Value addition cushions the blow, but structural weaknesses are reasserting themselves.
Pakistan’s textile and apparel exports delivered a mixed—and increasingly fragile—performance in the first five months of FY2025–26. According to the Pakistan Textile Council (PTC), exports reached $7.84bn during July–November, up 2.8% year-on-year and accounting for roughly 61% of total national exports. Beneath that headline, however, the trend is deteriorating.
November marked a turning point. Textile exports fell 2.7% year-on-year and 11.7% month-on-month, signalling a slowdown as cost pressures and weakening demand converge. Traditional textile categories continue their long decline: exports of conventional and raw-material-based products have shrunk from $1.78bn in 2021–22 to $1.28bn in 2025–26 (July–November).
Sharp contractions were recorded across cotton (–8.7%), man-made filaments (–17.6%), carpets (–15.3%), knitted fabrics (–31.1%) and vegetable fibres (–41.2%). These segments, once the backbone of Pakistan’s export base, are steadily losing relevance amid global competition and domestic inefficiencies.

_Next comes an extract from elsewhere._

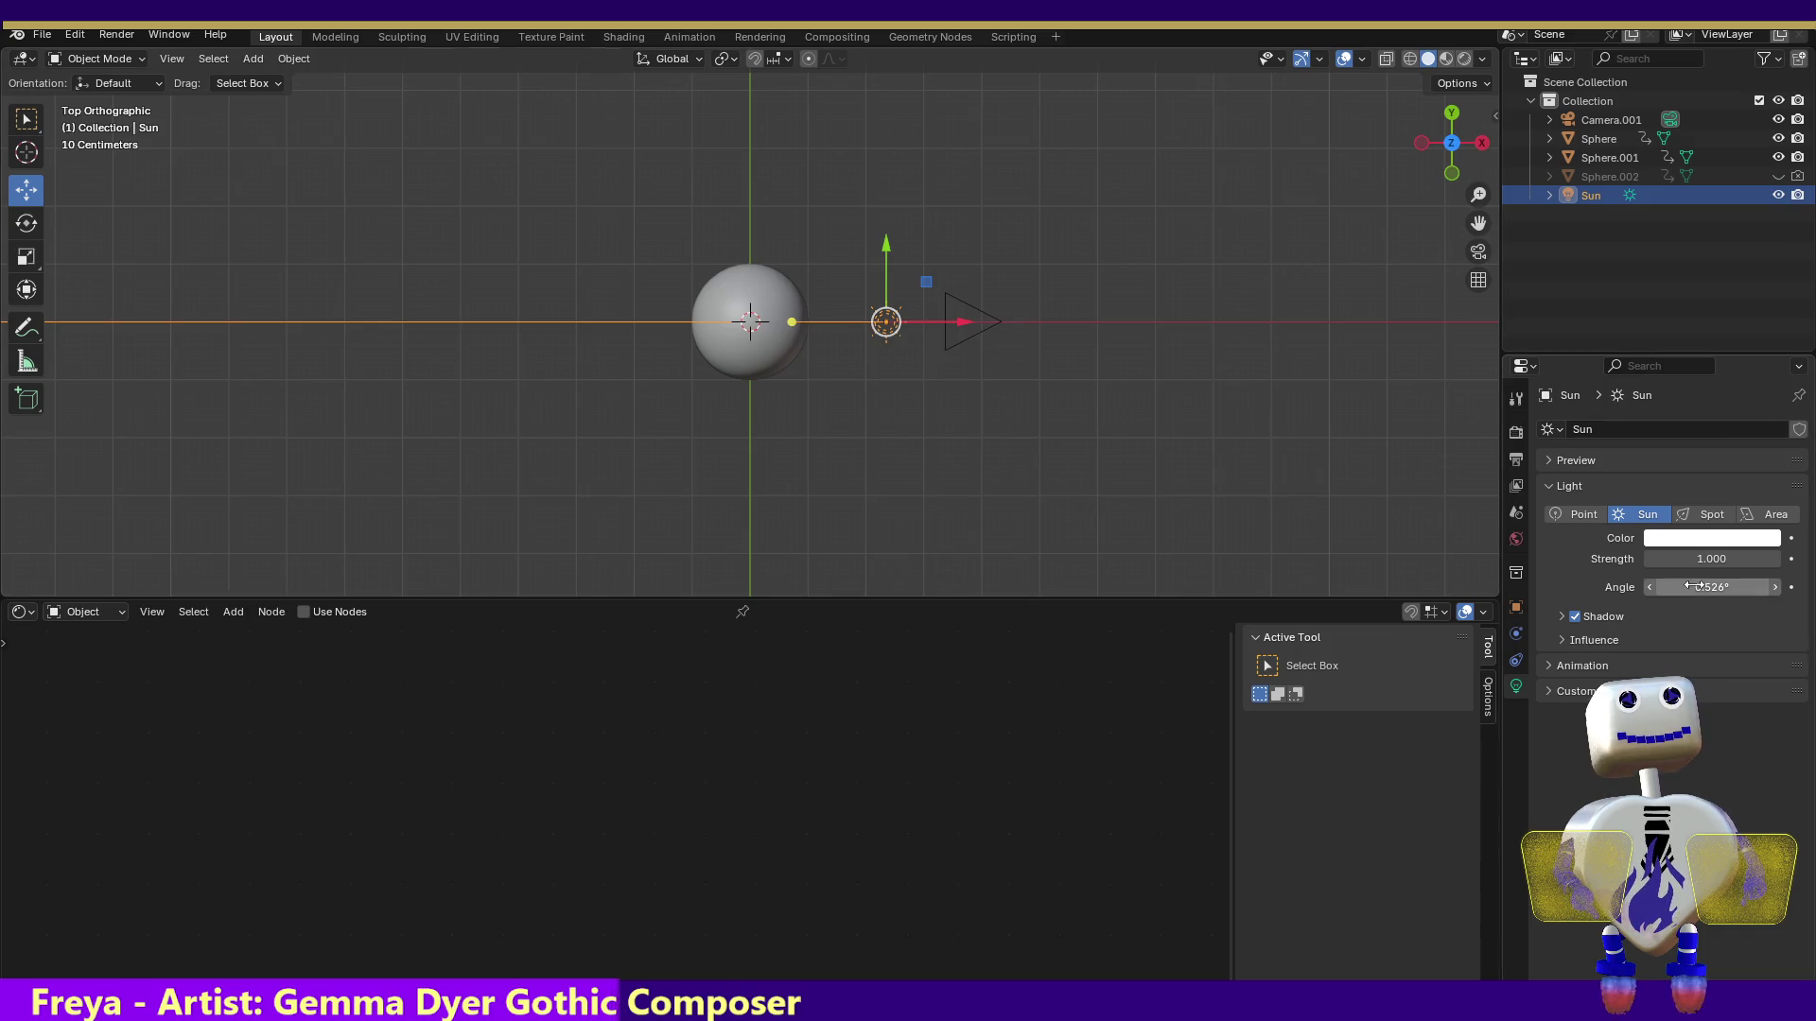
# Set the Sun light's Strength to 1.5
pyautogui.click(1720, 554)
pyautogui.write('1.5')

Value-added apparel offers partial relief. Chapters 61–63 rose from $6.05bn to $6.56bn over the same period, posting a modest ~2% CAGR. Growth in knitwear, non-knit apparel and made-ups lifted value-added exports by 5% in FY26. Yet even here, cracks are visible: declines in bed linen, T-shirts, gloves and men’s woven apparel point to eroding competitiveness in core categories.
Market-wise, the EU remains Pakistan’s largest destination at $3.11bn, followed by the US at $2.10bn and the UK at $772m. But across all three, key product lines—from cotton ensembles to bed linen and T-shirts—registered double-digit declines. Bangladesh and the UAE together added around $549m, largely concentrated in yarns, fabrics and volatile apparel demand.
The pattern is familiar. Pakistan’s textile sector remains resilient where value addition exists, but high energy tariffs, rigid wage policies and cost disadvantages relative to regional peers are steadily eroding gains. Without addressing these structural constraints, incremental growth in garments will struggle to offset the long slide in the industry’s traditional base.